France’s Naval group negotiating with both MDL and L&T for Indian submarine project 75I

New Delhi (GDC) — Leading naval manufacturer Naval Group has confirmed that it is in touch with both the Indian shipyards shortlisted for the ambitious P 75I submarine contract but believes that an exclusive arrangement needs to be worked out to take ahead the project.

The Rs 45,000 crore project has recently moved onto the next step with the shortlisting of two Indian shipyards – MDL and L&T – and five foreign companies they can collaborate with to acquire design and manufacturing technology.

The project is being processed on the Strategic Partnership model that will require the winning Indian company to manufacture six submarines in India. However, given that only two Indian shipyards are shortlisted, they have a choice of multiple foreign collaborators, leading to a potential clash of commercial interests.

Naval Group, which has manufactured the Scorpene class of submarines in India with MDL, says that the `industrially secure way’ would be to have an exclusive arrangement with just one Indian Strategic Partner.

“An exclusive arrangement with one SP might give more time to both the Original equipment manufacturer and the SP to prepare a thorough and exhaustive response to the RFP and thus provide Indian Navy with an offer with best possible solutions to all the identified requirements and minimum risks for the program over the long term. Indeed, exclusivity with a shipyard may be best cost effective and industrially secure way of responding to P75(I),” Alain Guillou, Senior Executive Vice President, Naval Group has said.

The senior executive said that the company was in touch with both the Indian companies since the shortlisting. “Like many other OEMs, we are having discussions with both SPs (L&T and MDL), who have been shortlisted rightly by the experienced Indian Navy and the government. MDL remains at core of Indian naval ship and submarine building while L&T is undoubtedly one of the biggest and qualified Indian national industrial for several sectors including strategic naval projects,” he said.

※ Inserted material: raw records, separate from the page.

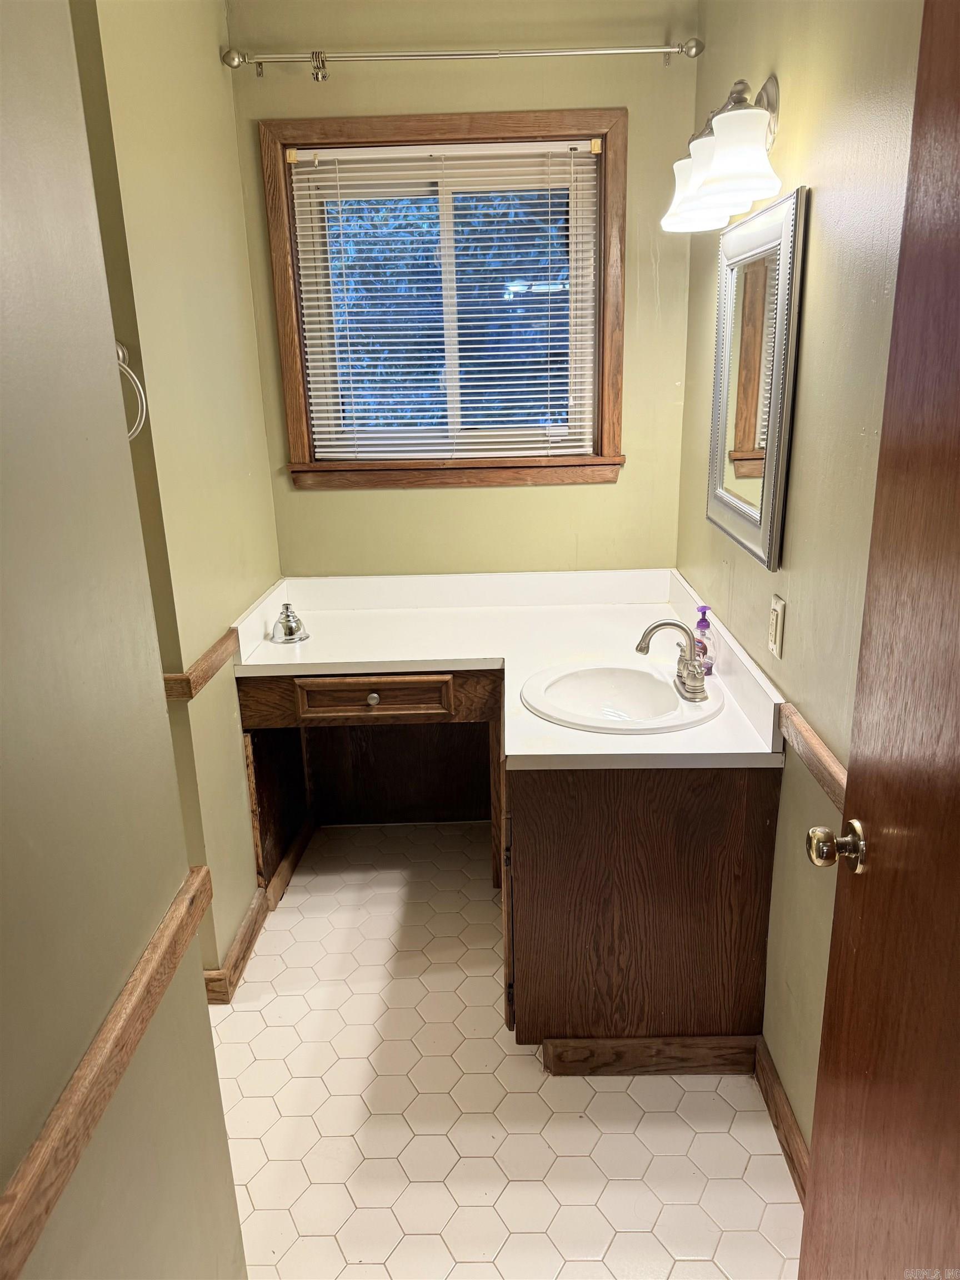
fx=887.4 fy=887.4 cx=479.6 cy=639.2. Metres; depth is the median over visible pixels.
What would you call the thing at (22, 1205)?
chair rail
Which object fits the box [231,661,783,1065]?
vanity cabinet
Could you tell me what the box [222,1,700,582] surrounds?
back wall
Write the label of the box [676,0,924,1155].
right wall
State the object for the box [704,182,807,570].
mirror
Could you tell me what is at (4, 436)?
left front wall
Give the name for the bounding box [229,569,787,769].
countertop
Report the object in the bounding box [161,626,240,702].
chair rail
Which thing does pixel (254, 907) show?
baseboard
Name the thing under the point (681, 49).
curtain rod
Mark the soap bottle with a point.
(705, 649)
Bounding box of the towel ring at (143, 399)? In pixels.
[117,340,148,440]
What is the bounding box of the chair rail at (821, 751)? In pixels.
[777,698,848,814]
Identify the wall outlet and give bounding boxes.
[767,593,786,658]
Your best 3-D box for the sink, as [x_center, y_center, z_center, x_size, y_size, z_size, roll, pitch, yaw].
[0.339,0.186,2.157,0.478,0.152,0.460,-1,17,1]
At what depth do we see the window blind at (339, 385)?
2.68 m
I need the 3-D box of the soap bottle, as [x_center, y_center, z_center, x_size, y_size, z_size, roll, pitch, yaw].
[0.556,0.003,2.209,0.055,0.179,0.058,-1,17,1]
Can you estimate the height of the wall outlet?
0.117 m
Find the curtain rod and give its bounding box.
[222,37,704,79]
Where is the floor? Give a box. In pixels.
[211,821,799,1279]
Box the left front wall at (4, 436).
[0,0,249,1279]
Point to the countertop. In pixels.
(346, 660)
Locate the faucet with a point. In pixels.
(697, 689)
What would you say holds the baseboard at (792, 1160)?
attached to the right wall at (789, 146)
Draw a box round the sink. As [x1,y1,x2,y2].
[517,657,722,733]
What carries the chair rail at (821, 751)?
attached to the right wall at (789, 146)
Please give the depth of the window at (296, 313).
2.69 m
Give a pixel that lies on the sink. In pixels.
(623, 681)
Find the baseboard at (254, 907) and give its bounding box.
[203,880,271,1004]
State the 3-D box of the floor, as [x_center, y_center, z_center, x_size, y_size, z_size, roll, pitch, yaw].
[-0.241,1.166,1.691,2.100,0.071,3.787,-1,17,1]
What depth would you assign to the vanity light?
1.75 m
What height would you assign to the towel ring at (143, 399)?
0.207 m
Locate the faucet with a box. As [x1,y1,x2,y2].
[633,617,708,702]
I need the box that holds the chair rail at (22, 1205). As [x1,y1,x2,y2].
[0,864,213,1276]
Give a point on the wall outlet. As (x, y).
(774, 646)
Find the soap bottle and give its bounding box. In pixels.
[692,603,716,675]
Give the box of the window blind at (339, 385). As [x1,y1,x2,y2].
[288,140,599,461]
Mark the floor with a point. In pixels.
(536, 1098)
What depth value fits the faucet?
2.08 m
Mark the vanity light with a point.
(697, 162)
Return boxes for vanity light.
[662,71,781,235]
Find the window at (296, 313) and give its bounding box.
[256,107,626,491]
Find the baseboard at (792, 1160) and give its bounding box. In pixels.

Besides the Naval Group, TKMS (Germany), Navantia (Spain), Rubin Design Bureau (Russia) and DSME (South Korea) have been shortlisted for the mega project. The next stage will be preparation of techno-commercial bids by the Indian companies in collaboration with a foreign partner of their choosing.

There are still doubts however if the foreign players will need to make offers with both Indian yards or can choose to have an exclusive arrangement with just one. “As OEM, we are not in position to comment and we shall follow the process as per SP guidelines. However it is true that the time required and the associated costs to make an offer of such magnitude are very high, sometimes as high as several millions of Euros. In addition to this the confidentiality of data related to the performances and subsequent “Chinese wall” arrangement to deal between partners will cost time, dedications and efforts of all parties involved,” Guillou said.

While technically, all five foreign technology collaborators have an equal chance of forming a winning partnership with the Indian company, the contest is expected to be a straight face off between the French Naval Group and Russia’s Rubin Design Bureau.

If the process goes smoothly, the final winner could be shortlisted within two years after an exhaustive trial and evaluation exercise. However, complications in the future include the ability of foreign collaborators to adhere with Indian conditions for technology transfer, delivery timelines and the responsibility for performance.